**SUPPLIED RECORDS**:
————

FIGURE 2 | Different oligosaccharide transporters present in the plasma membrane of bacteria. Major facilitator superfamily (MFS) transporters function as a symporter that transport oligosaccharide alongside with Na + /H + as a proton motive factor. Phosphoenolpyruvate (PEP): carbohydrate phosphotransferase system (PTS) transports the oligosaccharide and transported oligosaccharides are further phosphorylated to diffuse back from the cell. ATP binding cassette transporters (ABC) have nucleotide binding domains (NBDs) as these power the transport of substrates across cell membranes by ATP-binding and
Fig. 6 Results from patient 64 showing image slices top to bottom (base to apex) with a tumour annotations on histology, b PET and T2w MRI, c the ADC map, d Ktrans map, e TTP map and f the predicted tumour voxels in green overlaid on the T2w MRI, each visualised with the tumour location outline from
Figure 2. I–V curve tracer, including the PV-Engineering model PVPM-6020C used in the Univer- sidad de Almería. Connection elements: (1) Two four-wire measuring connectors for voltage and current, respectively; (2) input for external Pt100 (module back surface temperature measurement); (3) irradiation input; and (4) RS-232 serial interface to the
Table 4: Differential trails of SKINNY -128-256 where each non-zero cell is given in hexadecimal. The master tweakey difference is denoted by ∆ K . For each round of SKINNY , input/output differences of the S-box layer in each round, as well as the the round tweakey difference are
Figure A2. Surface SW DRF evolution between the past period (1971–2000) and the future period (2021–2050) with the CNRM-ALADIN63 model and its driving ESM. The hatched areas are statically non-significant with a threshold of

————

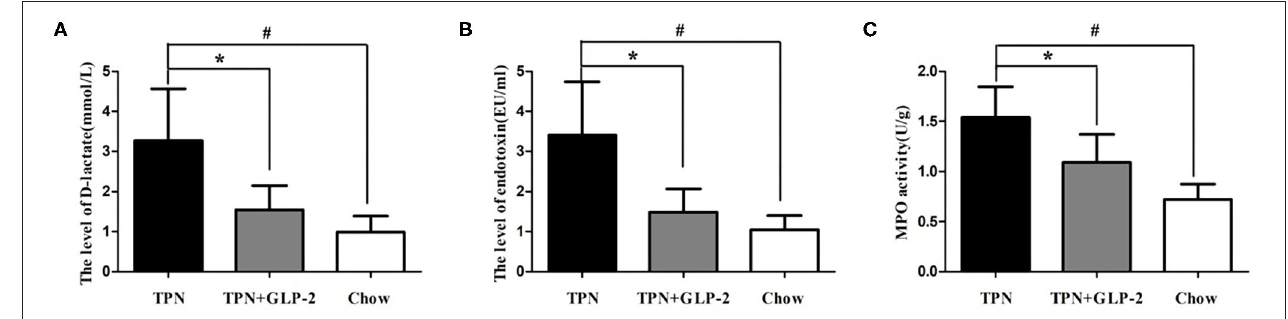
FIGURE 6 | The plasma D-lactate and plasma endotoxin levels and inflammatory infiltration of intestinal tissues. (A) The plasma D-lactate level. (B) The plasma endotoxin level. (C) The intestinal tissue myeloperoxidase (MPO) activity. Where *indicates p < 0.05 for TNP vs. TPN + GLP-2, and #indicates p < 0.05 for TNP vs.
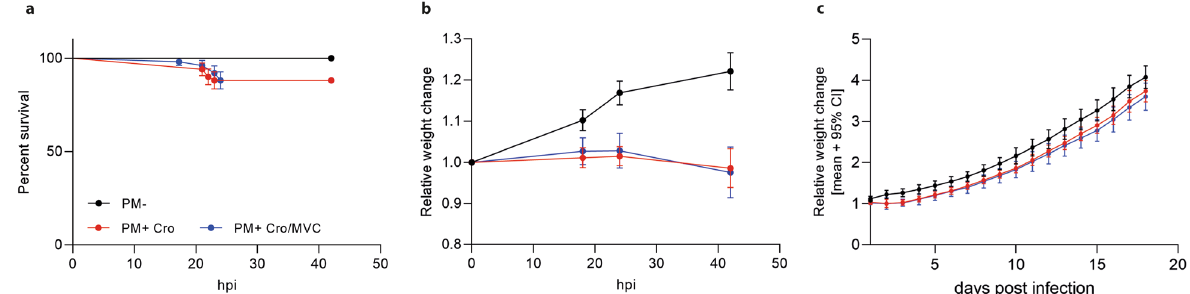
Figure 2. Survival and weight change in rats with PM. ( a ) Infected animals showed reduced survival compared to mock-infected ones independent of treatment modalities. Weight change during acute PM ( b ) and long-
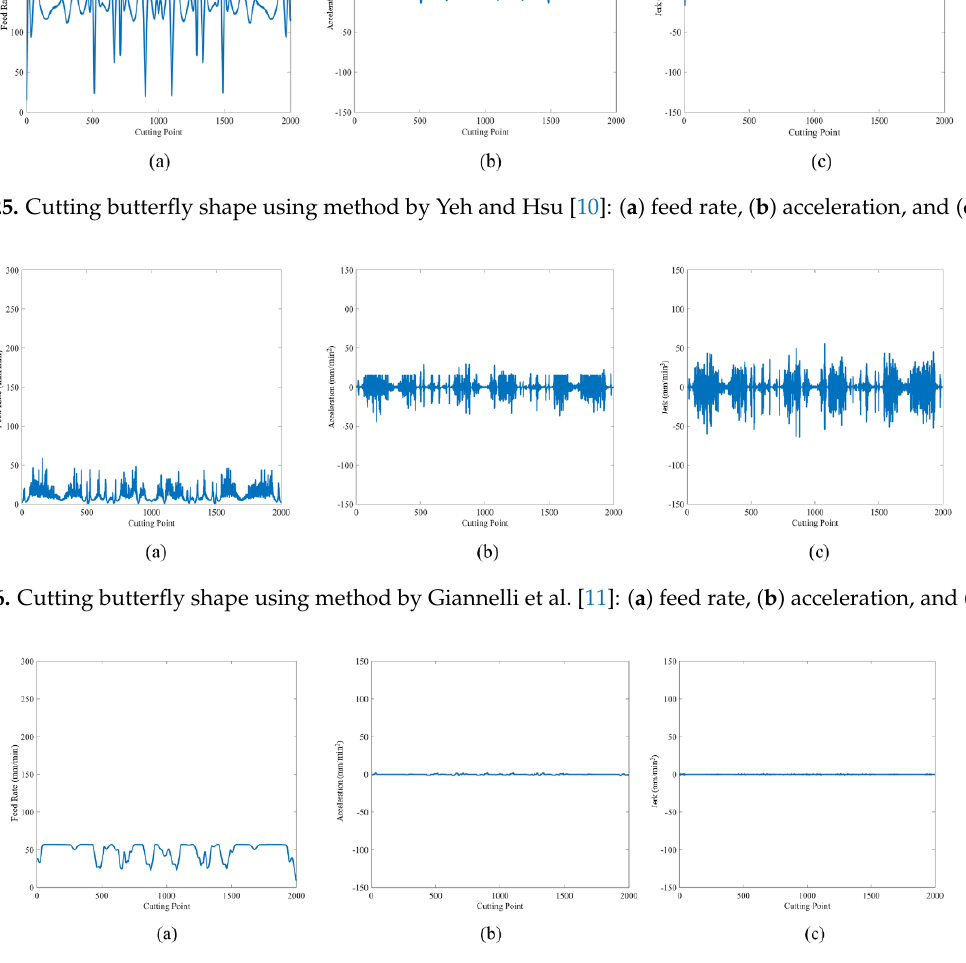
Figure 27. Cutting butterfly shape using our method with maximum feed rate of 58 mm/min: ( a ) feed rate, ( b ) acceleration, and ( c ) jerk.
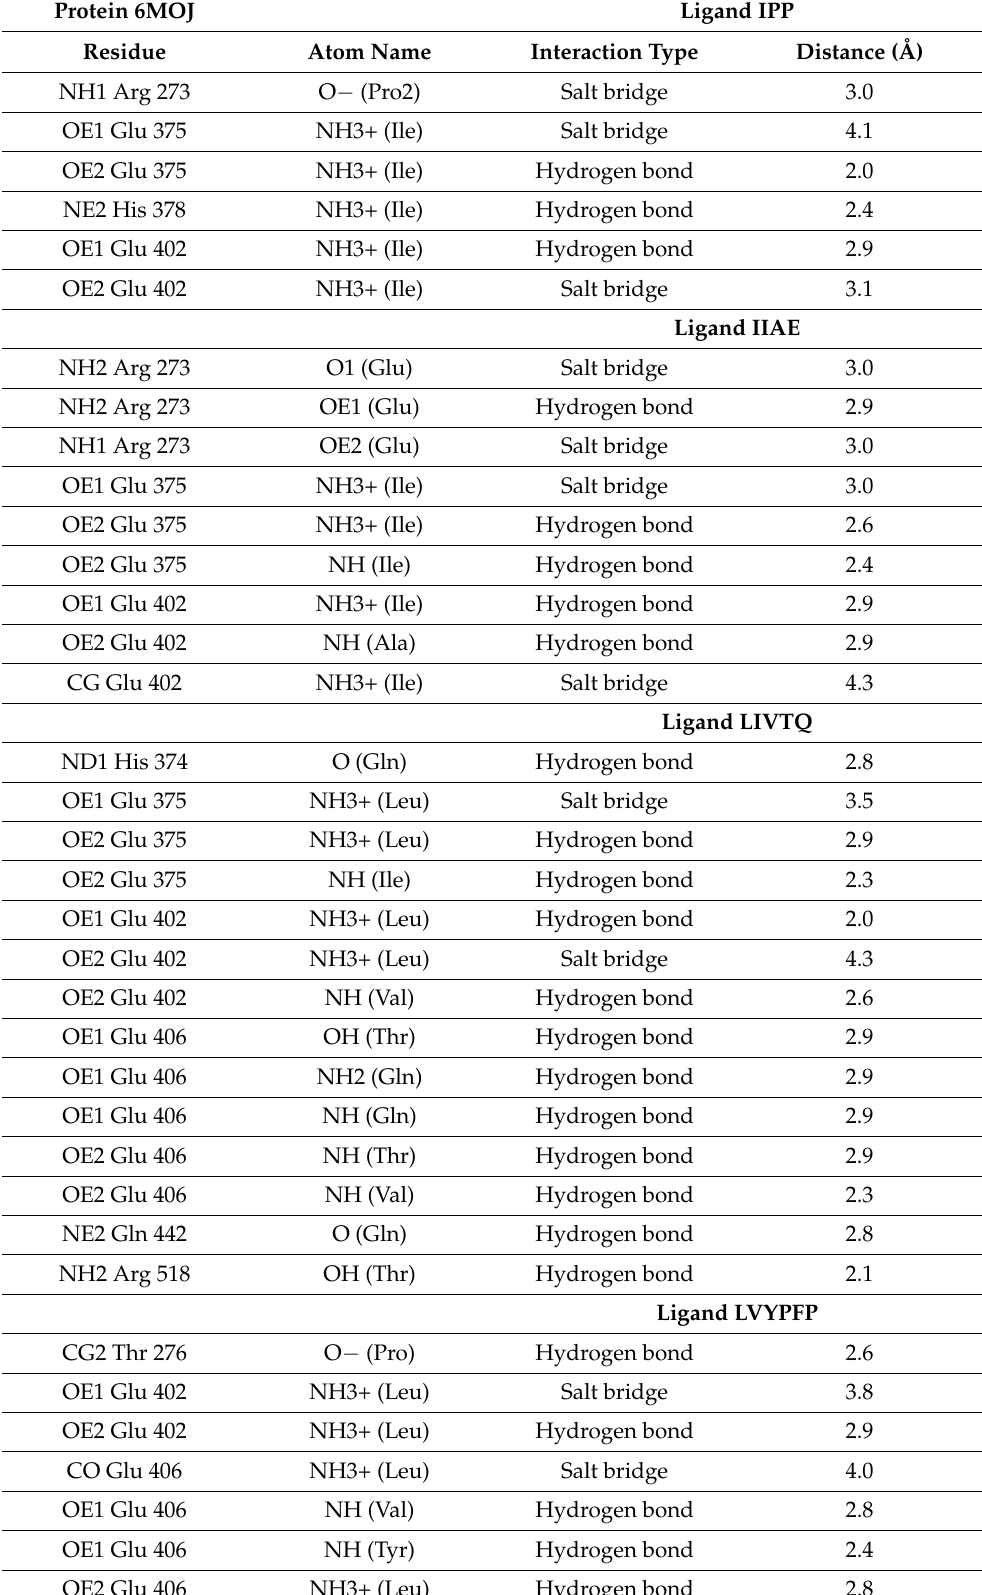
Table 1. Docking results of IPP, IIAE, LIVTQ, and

————

**EXERCISE BRIEF**: Please make an exact copy of the lines above from the line with "Fig. 6 Results" through the line with "Figure A2. Surface", both ends included.

**PROBLEM SOLUTION**:
Fig. 6 Results from patient 64 showing image slices top to bottom (base to apex) with a tumour annotations on histology, b PET and T2w MRI, c the ADC map, d Ktrans map, e TTP map and f the predicted tumour voxels in green overlaid on the T2w MRI, each visualised with the tumour location outline from
Figure 2. I–V curve tracer, including the PV-Engineering model PVPM-6020C used in the Univer- sidad de Almería. Connection elements: (1) Two four-wire measuring connectors for voltage and current, respectively; (2) input for external Pt100 (module back surface temperature measurement); (3) irradiation input; and (4) RS-232 serial interface to the
Table 4: Differential trails of SKINNY -128-256 where each non-zero cell is given in hexadecimal. The master tweakey difference is denoted by ∆ K . For each round of SKINNY , input/output differences of the S-box layer in each round, as well as the the round tweakey difference are
Figure A2. Surface SW DRF evolution between the past period (1971–2000) and the future period (2021–2050) with the CNRM-ALADIN63 model and its driving ESM. The hatched areas are statically non-significant with a threshold of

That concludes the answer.